Overview
This registry will assess pregnancy outcomes through demographic surveillance and prospective data collection at a health facility in Kalifabougou, Mali.
Description
This pregnancy registry will gather background data on pregnancy rates and outcomes as well as infant health data to inform future implementation of clinical trials testing monoclonal antibodies (mAbs) to prevent malaria in pregnancy.
In the first part of the study (Community Census Cohort), women of child-bearing age (WOCBA) in the community will be identified and followed for up to 3 years to detect pregnancy at all stages. Upon detection of pregnancy, these women may then transition to participation in the Health Facility Cohort.
In the second part of the study (Health Facility Cohort), data will be prospectively collected from pregnant women presenting at the health facility for antenatal care (ANC) visits or referred in from the Community Census Cohort. The pregnant women will be followed through pregnancy outcome and until 12 months postpartum, and their infant(s) will be followed until 12 months of age.
The study team will collect baseline information in a systematic manner on early pregnancy events, pregnancy and postpartum complications and outcomes, utilization of existing malaria prevention tools, malaria infections and clinical disease, birth outcomes, and follow-up of subsequent offspring.
Eligibility
Inclusion Criteria:
Community Census Cohort:
- Females of childbearing potential or pregnant females.
- Aged 15 to 49 years.
- Able to provide verbal individual informed consent.
Health Facility Cohort:
- Pregnant females 15 to 49 years and their subsequent offspring.

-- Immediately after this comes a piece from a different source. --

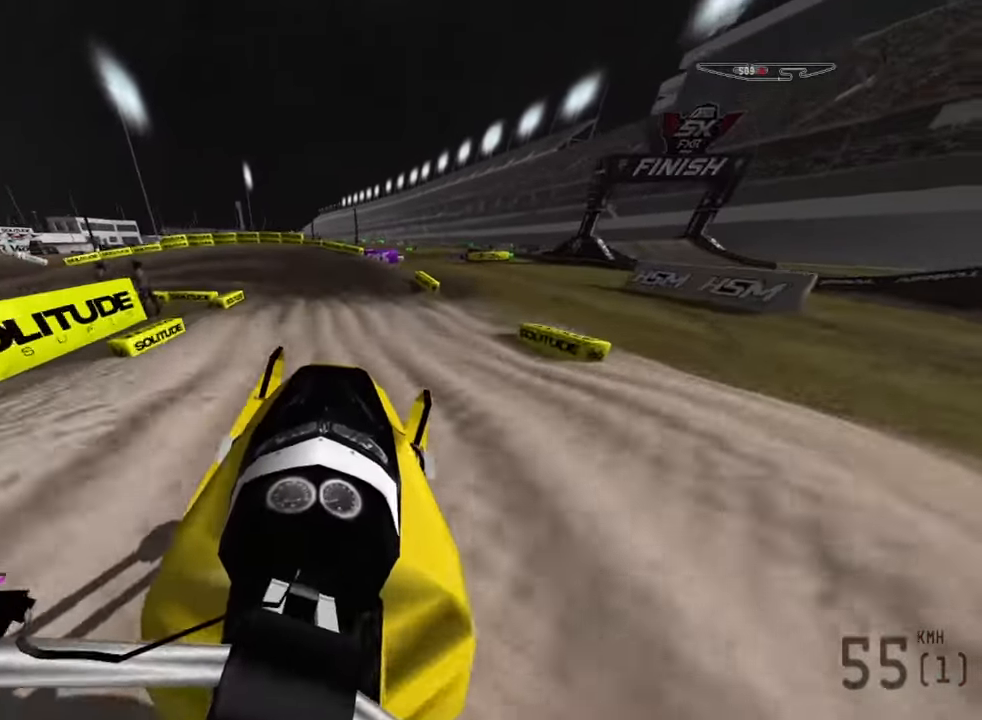
{"buttons": [], "left_stick": "down", "right_stick": "down", "events": [[67, "right_stick", "down-left"], [200, "right_stick", "down"], [450, "R2", "up"]]}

- Resides in or in the health catchment area of Kalifabougou and willing to return to the health center for Antenatal Care (ANC) visits.

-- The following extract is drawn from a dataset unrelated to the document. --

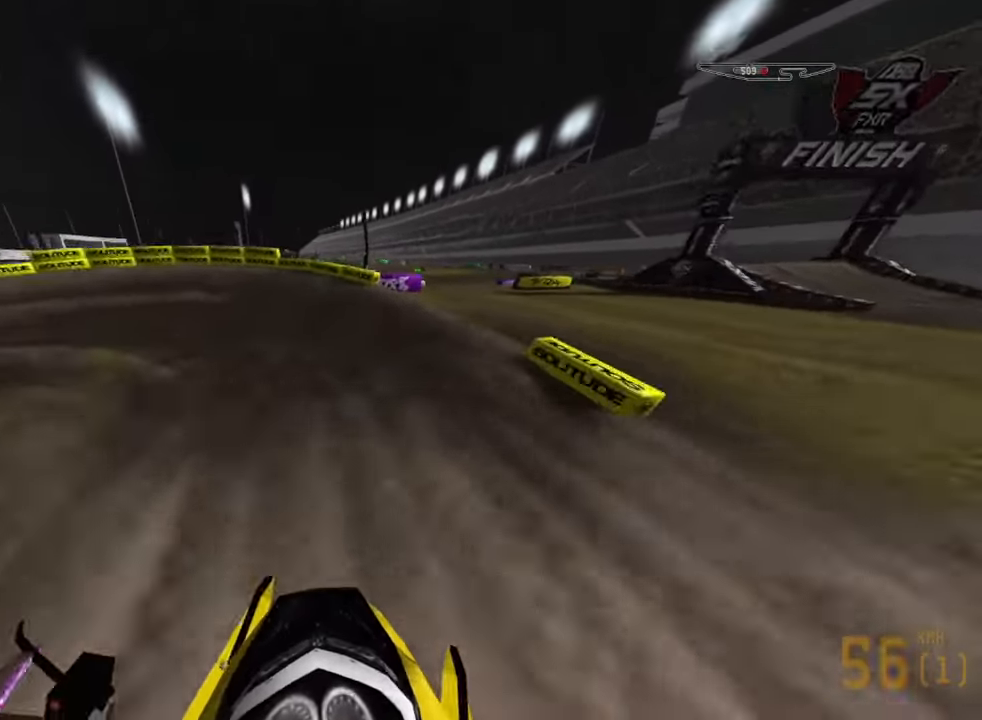
{"buttons": ["L2"], "left_stick": "down-left", "right_stick": "down-left", "events": [[84, "left_stick", "down-left"], [100, "right_stick", "down-left"], [150, "L2", "down"]]}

- Able to provide written individual informed consent for herself and her future offspring(s).
Exclusion Criteria:
Community Census Cohort:
- Temporary residence in the study area.
- Other condition(s) that, in the opinion of the investigator, would jeopardize the safety or rights of an individual participating in the study, interfere with the evaluation of the study objectives, or render the participant unable to comply with the protocol.
Health Facility Cohort:
- Temporary residence in the study area.
- Other condition(s) that, in the opinion of the investigator, would jeopardize the safety or rights of an individual participating in the study, interfere with the evaluation of the study objectives, or render the participant unable to comply with the protocol.